Stored entries:
····················
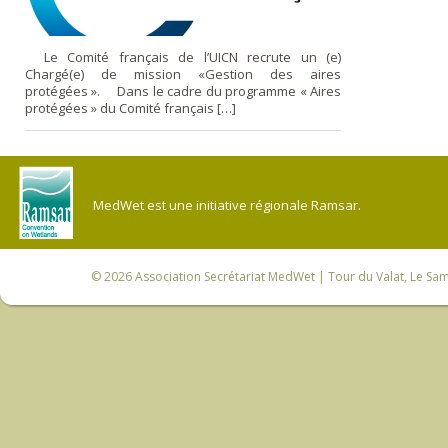
Le Comité français de l’UICN ‪recrute un (e)
Chargé(e) de mission «Gestion des aires
protégées ». Dans le cadre du programme « Aires
protégées » du Comité français […]
MedWet est une initiative régionale Ramsar.
© 2026
Association Secrétariat MedWet
| Tour du Valat, Le Sam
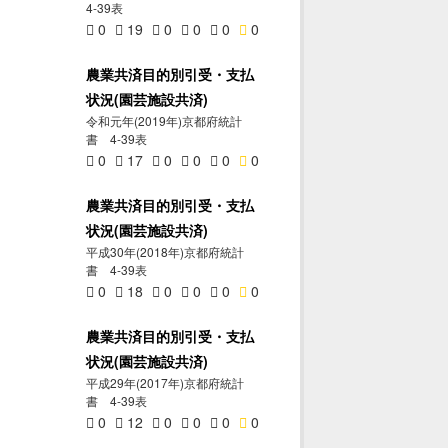
4-39表
0
19
0
0
0
0
農業共済目的別引受・支払
状況(園芸施設共済)
令和元年(2019年)京都府統計
書 4-39表
0
17
0
0
0
0
農業共済目的別引受・支払
状況(園芸施設共済)
平成30年(2018年)京都府統計
書 4-39表
0
18
0
0
0
0
農業共済目的別引受・支払
状況(園芸施設共済)
平成29年(2017年)京都府統計
書 4-39表
0
12
0
0
0
0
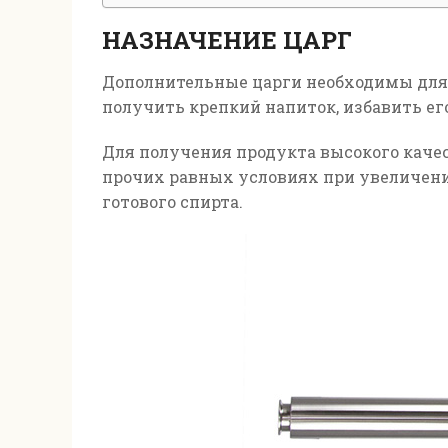
НАЗНАЧЕНИЕ ЦАРГ
Дополнительные царги необходимы для 
получить крепкий напиток, избавить его
Для получения продукта высокого качес
прочих равных условиях при увеличении
готового спирта.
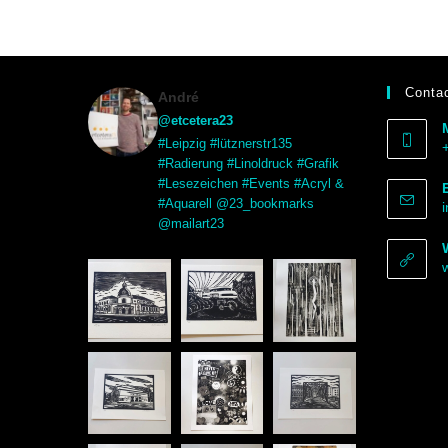
Contac
André
@etcetera23
#Leipzig #lütznerstr135
#Radierung #Linoldruck #Grafik
#Lesezeichen #Events #Acryl &
#Aquarell @23_bookmarks
@mailart23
····················
WORK INSTRUCTIONS: Transcribe the lines of the records from their start through the line holding "Valat, Le Sam", inclusive, and leave out the pictures.

EXERCISE OUTPUT:
Le Comité français de l’UICN ‪recrute un (e)
Chargé(e) de mission «Gestion des aires
protégées ». Dans le cadre du programme « Aires
protégées » du Comité français […]
MedWet est une initiative régionale Ramsar.
© 2026
Association Secrétariat MedWet
| Tour du Valat, Le Sam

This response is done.